A veteran poet on Friday said he would not participate in a cultural festival in the capital because the organisers had asked him not to read poems critical of the government.
A spokesperson from the Rekhta Foundation, which is the co-organiser of the session, denied Ashok Vajpeyi’s claim that he was being censored. Vajpeyi was scheduled to attend a poetry session on Friday at the three-day Arth Culture Fest, organised by Zee, at Sunder Nursery.
“I won’t be taking part in the culture fest organised by Arth and Rekhta because I have been asked to read such poems that do not directly critique politics or the government. This type of censorship is unacceptable,” Vajpeyi wrote in Hindi on Facebook.
“A person had contacted me from Rekhta and asked if I would be reading any poems with political connotations. I told them how can poetry be apolitical, so they asked me to refrain from it,” the 82-year-old poet said.

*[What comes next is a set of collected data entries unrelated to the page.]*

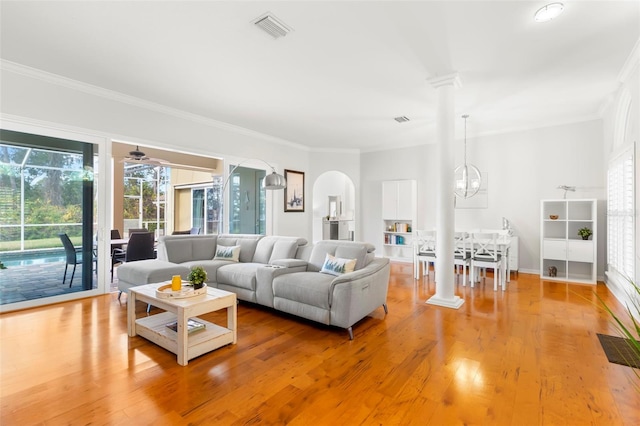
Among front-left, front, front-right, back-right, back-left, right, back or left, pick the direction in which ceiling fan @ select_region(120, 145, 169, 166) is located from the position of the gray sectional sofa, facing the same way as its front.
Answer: right

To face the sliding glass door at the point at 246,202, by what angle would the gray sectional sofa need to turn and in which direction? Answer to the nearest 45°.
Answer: approximately 135° to its right

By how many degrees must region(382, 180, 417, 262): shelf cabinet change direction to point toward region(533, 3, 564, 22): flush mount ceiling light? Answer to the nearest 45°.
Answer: approximately 45° to its left

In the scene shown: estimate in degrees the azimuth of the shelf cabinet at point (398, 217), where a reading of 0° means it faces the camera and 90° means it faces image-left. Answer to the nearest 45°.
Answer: approximately 45°

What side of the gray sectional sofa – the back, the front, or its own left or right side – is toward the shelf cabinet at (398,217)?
back

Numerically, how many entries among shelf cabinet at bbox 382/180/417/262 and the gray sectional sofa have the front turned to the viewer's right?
0

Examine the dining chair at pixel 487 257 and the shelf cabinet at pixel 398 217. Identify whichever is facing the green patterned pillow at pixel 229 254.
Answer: the shelf cabinet

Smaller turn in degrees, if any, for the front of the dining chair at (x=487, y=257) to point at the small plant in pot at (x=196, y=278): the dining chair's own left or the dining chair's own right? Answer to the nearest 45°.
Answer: approximately 180°

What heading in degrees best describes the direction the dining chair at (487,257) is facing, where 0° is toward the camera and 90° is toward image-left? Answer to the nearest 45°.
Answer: approximately 225°

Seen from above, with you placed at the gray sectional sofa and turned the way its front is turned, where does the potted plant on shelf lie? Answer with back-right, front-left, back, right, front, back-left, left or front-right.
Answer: back-left

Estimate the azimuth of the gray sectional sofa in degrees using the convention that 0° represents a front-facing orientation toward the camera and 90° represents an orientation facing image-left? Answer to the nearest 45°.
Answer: approximately 45°

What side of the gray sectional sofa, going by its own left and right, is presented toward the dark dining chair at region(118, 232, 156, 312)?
right
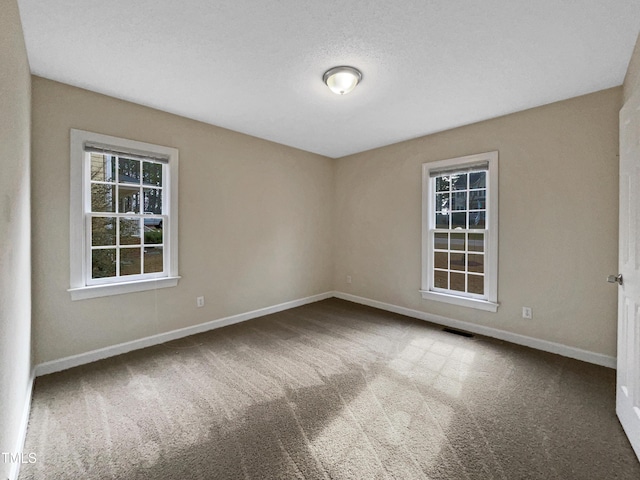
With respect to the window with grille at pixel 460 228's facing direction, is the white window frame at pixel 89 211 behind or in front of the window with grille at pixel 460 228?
in front

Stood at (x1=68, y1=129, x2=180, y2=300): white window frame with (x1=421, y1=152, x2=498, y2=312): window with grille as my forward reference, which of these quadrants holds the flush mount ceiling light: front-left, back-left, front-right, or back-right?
front-right

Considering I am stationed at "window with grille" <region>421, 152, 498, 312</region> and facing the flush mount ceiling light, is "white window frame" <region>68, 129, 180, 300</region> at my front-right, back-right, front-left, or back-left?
front-right

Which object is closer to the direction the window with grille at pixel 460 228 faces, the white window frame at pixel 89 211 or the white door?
the white window frame

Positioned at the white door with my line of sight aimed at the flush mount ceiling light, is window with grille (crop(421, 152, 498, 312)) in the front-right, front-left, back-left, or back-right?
front-right

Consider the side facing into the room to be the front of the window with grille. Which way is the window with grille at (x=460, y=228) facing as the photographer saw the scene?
facing the viewer and to the left of the viewer

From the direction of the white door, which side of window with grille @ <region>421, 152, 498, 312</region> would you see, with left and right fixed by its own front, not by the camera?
left

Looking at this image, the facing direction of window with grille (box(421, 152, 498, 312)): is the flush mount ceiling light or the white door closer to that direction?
the flush mount ceiling light

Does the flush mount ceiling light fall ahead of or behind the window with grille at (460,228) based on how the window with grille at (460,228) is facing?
ahead
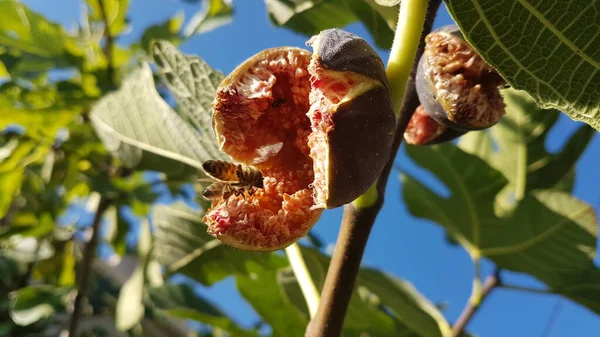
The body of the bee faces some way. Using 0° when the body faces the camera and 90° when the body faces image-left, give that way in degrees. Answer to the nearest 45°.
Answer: approximately 270°

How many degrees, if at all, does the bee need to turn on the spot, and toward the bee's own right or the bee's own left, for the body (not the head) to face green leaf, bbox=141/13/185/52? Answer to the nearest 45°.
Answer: approximately 90° to the bee's own left

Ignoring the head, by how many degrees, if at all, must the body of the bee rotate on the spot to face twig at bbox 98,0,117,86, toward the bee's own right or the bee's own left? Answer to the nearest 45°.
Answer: approximately 90° to the bee's own left

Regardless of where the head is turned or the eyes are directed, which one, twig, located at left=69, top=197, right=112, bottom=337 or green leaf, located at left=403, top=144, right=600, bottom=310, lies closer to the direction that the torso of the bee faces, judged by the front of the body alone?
the green leaf

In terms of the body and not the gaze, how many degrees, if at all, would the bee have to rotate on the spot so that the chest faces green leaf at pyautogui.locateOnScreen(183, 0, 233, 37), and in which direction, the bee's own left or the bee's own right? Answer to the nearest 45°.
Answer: approximately 90° to the bee's own left
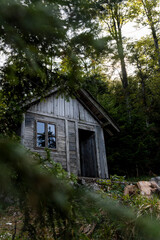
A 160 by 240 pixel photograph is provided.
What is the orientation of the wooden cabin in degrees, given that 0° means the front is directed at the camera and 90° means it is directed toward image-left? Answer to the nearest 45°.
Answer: approximately 315°
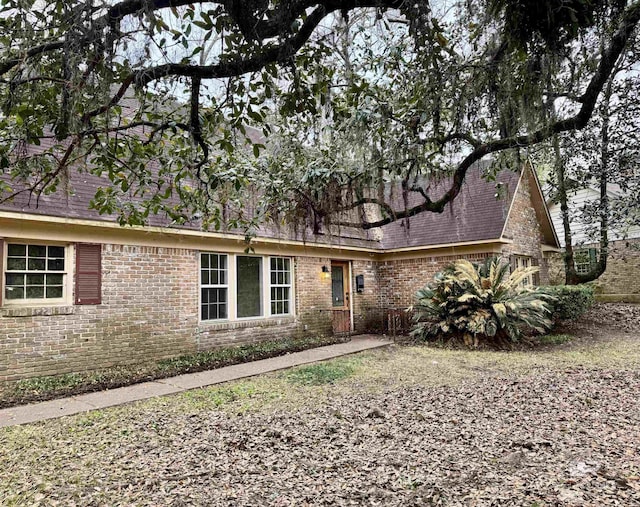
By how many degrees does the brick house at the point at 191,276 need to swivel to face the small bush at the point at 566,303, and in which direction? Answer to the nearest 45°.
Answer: approximately 45° to its left

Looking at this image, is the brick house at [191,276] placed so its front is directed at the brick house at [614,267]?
no
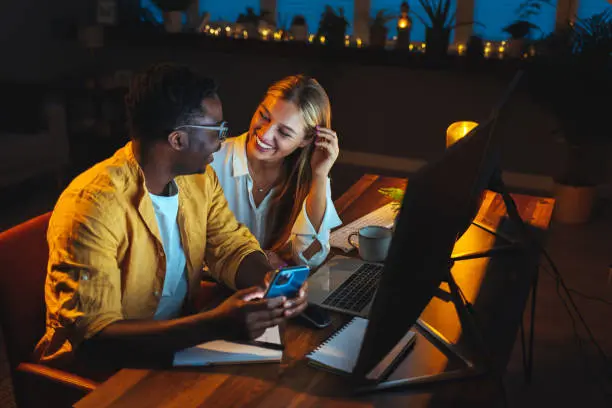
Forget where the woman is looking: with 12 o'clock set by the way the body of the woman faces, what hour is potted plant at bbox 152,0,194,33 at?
The potted plant is roughly at 4 o'clock from the woman.

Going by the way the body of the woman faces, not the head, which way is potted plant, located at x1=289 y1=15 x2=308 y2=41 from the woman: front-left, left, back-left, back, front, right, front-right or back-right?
back-right

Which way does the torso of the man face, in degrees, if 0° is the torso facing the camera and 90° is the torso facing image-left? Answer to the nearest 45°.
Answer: approximately 315°

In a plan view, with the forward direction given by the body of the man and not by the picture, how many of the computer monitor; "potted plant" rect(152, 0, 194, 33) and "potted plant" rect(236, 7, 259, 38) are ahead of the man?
1

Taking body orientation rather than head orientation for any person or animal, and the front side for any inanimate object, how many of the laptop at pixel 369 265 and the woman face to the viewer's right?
0

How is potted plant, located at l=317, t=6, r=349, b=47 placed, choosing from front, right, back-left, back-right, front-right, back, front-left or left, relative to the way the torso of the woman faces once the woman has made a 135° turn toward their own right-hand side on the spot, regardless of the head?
front

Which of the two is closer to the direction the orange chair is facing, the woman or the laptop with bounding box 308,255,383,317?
the laptop

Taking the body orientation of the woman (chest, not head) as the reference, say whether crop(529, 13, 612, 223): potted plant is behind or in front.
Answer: behind

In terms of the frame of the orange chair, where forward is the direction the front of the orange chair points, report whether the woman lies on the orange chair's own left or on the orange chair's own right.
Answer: on the orange chair's own left

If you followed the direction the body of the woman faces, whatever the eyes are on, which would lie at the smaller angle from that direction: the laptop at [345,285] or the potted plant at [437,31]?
the laptop
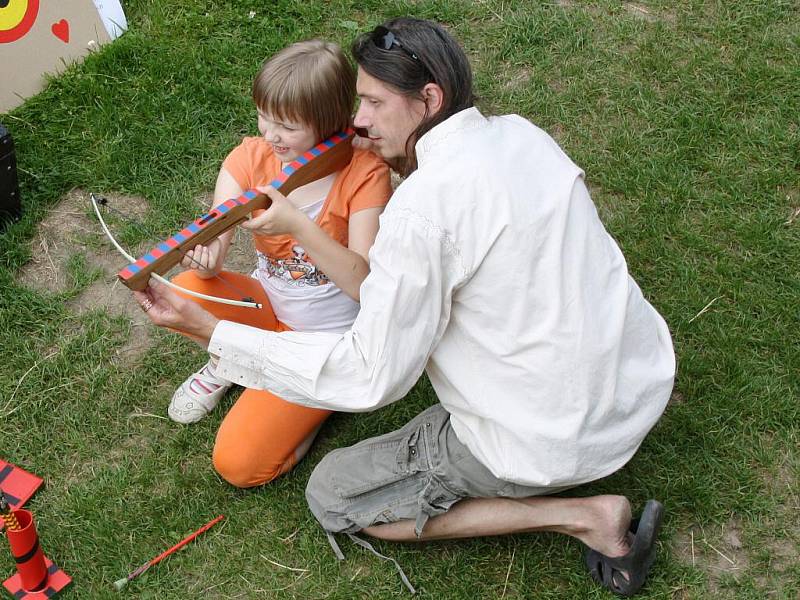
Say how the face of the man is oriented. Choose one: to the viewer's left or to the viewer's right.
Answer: to the viewer's left

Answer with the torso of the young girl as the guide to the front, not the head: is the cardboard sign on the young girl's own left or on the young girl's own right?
on the young girl's own right

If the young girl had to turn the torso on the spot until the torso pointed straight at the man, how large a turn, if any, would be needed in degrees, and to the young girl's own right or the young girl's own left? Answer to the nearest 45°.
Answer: approximately 90° to the young girl's own left

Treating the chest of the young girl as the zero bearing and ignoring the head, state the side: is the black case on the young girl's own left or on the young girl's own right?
on the young girl's own right
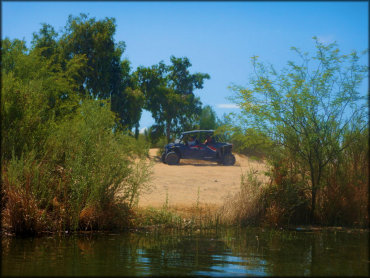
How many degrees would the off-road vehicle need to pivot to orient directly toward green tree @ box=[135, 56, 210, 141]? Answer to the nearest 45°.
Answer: approximately 90° to its right

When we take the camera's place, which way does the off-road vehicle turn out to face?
facing to the left of the viewer

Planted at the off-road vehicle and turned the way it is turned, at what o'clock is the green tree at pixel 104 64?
The green tree is roughly at 1 o'clock from the off-road vehicle.

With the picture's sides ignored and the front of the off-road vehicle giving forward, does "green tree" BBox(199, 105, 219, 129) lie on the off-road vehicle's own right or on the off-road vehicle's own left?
on the off-road vehicle's own right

“I do not stand for this type of censorship, that is why I will not be joining,” he added. Satish Gupta, head of communications at Rekhta Foundation, said: “We did ask everyone about what they were planning to recite at the session, but that was just so we could add it to their introduction at the programme. We or Zee never told them to not read anything political. If it were true, we would have asked the same from everyone else.”
Vajpeyi, who was chairperson of the Lalit Kala Akademi from 2008-2011, was among those who returned their Sahitya Akademi Awards in 2015 to protest the “assault on the right to freedom of both life and expression”.